Kathryn Bigelow Wins New York Film Critics Circle Award Twice; Makes History
Firsts
Kathryn Bigelow made history nearly four years ago by becoming the first woman to ever win an Academy Award for Best Director for The Hurt Locker, a.k.a., the movie that made Jeremy Renner a big name star, so you have her to thank for that as well, Avengers fans. Yesterday she made history again by becoming the first woman to win multiple directing awards from the New York Film Critics Circle over its seventy-seven year history, putting her in a group with fifteen other male filmmakers.
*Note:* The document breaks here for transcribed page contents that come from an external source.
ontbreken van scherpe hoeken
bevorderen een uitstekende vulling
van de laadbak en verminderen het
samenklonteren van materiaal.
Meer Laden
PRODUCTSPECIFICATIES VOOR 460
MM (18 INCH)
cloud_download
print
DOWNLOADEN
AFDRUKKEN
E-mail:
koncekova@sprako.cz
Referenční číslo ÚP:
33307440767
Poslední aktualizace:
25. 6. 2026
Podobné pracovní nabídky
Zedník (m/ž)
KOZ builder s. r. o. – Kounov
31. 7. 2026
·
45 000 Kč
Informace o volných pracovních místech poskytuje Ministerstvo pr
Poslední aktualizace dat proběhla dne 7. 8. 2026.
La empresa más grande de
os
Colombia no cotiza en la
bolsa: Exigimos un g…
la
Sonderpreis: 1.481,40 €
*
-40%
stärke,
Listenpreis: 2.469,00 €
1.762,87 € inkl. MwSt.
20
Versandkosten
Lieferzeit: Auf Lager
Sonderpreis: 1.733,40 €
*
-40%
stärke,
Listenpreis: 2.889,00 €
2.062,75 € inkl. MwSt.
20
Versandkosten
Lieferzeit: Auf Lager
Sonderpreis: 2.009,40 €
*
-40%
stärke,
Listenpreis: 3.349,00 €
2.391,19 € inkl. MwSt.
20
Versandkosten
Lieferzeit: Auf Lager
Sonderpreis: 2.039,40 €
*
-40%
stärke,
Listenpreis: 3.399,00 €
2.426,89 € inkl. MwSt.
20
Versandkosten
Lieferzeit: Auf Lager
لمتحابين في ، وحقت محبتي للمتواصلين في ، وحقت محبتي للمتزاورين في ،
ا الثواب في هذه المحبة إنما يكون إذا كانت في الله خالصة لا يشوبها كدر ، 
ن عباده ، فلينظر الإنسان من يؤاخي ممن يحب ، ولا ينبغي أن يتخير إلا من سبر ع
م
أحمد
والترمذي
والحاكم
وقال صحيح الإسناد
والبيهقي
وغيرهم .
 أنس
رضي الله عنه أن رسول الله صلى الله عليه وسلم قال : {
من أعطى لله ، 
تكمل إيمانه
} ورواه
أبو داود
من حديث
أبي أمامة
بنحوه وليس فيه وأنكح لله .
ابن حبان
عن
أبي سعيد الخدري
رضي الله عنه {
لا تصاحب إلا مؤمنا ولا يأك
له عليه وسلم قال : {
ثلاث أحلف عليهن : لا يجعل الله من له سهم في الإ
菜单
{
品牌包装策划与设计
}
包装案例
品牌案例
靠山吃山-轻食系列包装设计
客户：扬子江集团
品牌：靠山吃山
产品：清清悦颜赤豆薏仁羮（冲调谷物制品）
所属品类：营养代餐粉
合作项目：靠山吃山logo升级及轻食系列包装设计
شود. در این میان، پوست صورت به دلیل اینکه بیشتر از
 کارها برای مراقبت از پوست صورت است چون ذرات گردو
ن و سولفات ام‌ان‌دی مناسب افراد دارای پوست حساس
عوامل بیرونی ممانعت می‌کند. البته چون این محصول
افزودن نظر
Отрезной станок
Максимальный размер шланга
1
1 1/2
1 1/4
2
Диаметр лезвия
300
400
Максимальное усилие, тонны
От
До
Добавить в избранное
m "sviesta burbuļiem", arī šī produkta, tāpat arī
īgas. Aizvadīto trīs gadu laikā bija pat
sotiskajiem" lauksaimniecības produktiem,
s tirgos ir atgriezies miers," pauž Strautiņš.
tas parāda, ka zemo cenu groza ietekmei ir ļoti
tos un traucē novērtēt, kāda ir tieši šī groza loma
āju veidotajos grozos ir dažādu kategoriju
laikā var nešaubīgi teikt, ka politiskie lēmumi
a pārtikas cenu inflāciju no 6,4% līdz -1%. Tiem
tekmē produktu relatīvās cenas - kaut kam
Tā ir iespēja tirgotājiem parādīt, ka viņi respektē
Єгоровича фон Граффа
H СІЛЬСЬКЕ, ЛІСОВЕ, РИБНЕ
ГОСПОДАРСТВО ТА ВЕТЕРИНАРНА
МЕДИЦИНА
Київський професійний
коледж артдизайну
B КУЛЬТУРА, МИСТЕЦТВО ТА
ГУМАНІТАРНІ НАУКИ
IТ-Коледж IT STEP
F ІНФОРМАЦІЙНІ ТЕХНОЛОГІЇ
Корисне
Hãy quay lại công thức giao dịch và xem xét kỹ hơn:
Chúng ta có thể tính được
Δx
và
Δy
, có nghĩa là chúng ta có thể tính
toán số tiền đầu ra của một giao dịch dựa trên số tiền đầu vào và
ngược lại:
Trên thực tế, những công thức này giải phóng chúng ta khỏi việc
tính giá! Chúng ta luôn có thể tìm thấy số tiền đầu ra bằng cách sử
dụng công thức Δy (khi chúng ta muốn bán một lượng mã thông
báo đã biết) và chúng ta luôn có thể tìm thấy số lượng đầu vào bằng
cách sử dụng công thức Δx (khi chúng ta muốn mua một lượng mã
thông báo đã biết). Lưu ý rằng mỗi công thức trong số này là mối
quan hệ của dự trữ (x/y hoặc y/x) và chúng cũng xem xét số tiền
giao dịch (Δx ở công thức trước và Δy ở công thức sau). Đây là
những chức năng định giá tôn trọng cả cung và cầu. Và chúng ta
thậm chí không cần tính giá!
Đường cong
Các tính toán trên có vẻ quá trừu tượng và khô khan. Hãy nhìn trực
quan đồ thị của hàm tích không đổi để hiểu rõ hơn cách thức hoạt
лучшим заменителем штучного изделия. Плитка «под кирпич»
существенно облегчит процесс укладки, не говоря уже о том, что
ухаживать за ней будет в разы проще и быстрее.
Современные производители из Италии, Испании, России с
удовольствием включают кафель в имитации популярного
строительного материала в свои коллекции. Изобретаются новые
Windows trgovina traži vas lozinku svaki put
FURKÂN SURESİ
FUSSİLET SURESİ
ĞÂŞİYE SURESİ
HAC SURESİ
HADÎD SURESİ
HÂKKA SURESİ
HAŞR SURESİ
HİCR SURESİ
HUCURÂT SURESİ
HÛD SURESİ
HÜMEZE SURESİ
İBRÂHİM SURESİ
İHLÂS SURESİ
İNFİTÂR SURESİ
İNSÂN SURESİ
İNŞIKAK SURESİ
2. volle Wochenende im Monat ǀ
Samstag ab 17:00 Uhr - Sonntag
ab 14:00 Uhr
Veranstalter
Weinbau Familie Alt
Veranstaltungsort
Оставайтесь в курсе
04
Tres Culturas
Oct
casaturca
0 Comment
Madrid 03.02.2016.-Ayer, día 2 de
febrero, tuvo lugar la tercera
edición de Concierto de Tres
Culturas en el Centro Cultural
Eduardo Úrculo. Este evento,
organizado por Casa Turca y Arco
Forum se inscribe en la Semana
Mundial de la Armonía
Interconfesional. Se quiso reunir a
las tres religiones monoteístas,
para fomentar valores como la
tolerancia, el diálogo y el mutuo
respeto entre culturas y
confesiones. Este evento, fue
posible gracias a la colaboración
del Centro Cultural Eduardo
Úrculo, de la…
2009 was a good year for the recognition of women for directing (or at least for the recognition of Kathryn Bigelow for directing). Of the many awards programs that handed their directing award to her for The Hurt Locker, five were handing it to a woman for the first time. For the New York Film Critics Circle, which announced its 2012 winners yesterday, she was their third. But as the NYFCC revealed, Bigelow has once again tapped by them as best director for her imminent release Zero Dark Thirty, an account of the U.S. government’s manhunt for al-Qaeda leader Osama bin Laden, which makes her the first woman in history to win the award twice.
She joins the ranks of such two-time Critics Circle directing award winners as Billy Wilder, Stanley Kubrick, Ingmar Bergman, Terrence Malick, Martin Scorsese, Ang Lee, and Mike Leigh. Six men have won the award three times, while only John Ford and Fred Zinneman have ever managed to grab a quartet of them. The other lady winners through history? The first was Jane Campion, whose 1993 win puts the NYFCC awards sixteen years ahead of the Oscars in women’s representation, and the feat was followed ten years later by Sofia Coppola.
Come on, Academy of Motion Picture Arts and Sciences, make my… one evening in February.